Choisir de donner la vie ne devrait jamais exposer une salariée à des risques professionnels, encore moins à des discriminations, des sanctions ou des ruptures abusives de contrat.

Pourtant, la maternité, en dépit des évolutions sociétales et législatives, demeure un facteur de vulnérabilité professionnelle pour de nombreuses femmes en France. Entre licenciements injustifiés, mises à l'écart, non-reconnaissance des droits à congés payés, perte d’ancienneté ou encore stagnation de carrière, les contentieux autour du congé maternité et de ses conséquences sont encore fréquents devant les juridictions prud’homales.

Pourtant, le Code du travail et la jurisprudence prévoient un arsenal juridique protecteur visant à assurer aux salariées une égalité de traitement avant, pendant et après la grossesse. Le congé maternité n'est pas seulement une période de repos médicalement encadrée : il constitue une véritable période de suspension du contrat de travail reconnue, ouvrant droit à des avantages légaux et conventionnels essentiels.

Ces garanties touchent non seulement au maintien des droits acquis, mais également à la protection contre le licenciement, à la rémunération sous forme d’indemnités journalières et parfois de compléments salariaux, ainsi qu’à la réintégration professionnelle dans des conditions équitables.

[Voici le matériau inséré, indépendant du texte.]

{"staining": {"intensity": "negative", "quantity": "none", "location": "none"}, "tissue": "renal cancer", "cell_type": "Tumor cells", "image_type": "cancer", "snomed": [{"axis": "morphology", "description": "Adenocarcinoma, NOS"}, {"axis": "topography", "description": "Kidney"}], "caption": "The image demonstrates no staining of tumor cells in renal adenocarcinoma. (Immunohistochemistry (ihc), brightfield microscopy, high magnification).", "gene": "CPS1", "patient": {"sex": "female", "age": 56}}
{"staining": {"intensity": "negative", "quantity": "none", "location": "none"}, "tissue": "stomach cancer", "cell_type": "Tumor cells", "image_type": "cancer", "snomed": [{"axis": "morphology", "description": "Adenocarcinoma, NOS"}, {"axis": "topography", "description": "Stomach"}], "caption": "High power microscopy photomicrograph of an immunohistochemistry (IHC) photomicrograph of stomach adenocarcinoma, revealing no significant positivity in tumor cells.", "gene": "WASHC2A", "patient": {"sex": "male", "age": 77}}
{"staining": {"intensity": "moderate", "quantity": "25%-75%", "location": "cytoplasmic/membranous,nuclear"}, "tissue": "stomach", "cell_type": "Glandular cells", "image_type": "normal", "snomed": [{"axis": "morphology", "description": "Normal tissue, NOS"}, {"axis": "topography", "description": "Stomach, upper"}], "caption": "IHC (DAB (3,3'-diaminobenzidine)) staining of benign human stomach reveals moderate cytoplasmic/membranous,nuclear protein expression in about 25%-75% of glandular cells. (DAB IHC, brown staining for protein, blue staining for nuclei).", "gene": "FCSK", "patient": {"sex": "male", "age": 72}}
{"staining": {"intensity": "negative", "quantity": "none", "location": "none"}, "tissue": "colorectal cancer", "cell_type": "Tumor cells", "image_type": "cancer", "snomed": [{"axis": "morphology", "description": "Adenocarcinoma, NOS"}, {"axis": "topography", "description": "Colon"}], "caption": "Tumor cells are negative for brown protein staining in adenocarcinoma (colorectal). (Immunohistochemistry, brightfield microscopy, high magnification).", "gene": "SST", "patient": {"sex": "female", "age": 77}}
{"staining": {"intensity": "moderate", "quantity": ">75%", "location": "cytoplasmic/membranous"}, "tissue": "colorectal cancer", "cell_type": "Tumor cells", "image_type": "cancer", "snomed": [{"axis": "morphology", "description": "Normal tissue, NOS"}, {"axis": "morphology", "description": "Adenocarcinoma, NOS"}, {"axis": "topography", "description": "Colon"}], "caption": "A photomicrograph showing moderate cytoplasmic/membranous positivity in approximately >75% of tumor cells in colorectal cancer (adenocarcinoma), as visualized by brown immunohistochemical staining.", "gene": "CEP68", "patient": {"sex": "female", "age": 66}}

L’objectif de cet article est d’éclairer les salariées sur l’étendue réelle de leurs droits, à travers une analyse rigoureuse des textes en vigueur, des décisions des hautes juridictions françaises, et des apports du droit de l’Union européenne.

Défendstesdroits.fr se donne pour mission de rappeler que la maternité, loin d’être un obstacle professionnel, doit rester un droit respecté et valorisé dans toute entreprise, quelle que soit sa taille.

Sommaire

  1. Introduction
  2. Congé maternité et acquisition des congés payés
  3. Protection contre le licenciement
  4. Protection contre les discriminations
  5. Indemnisation du congé maternité
  6. Retour au poste après le congé maternité
  7. Conclusion
  8. FAQ

Congé maternité et acquisition des congés payés

Conformément à l'article L3141-5 du Code du travail, la période de congé maternité est assimilée à une période de travail effectif pour l'acquisition des congés payés. La salariée continue donc à acquérir 2,5 jours ouvrables par mois durant la totalité de son congé maternité, malgré la suspension de son contrat de travail (article L1225-24 du Code du travail).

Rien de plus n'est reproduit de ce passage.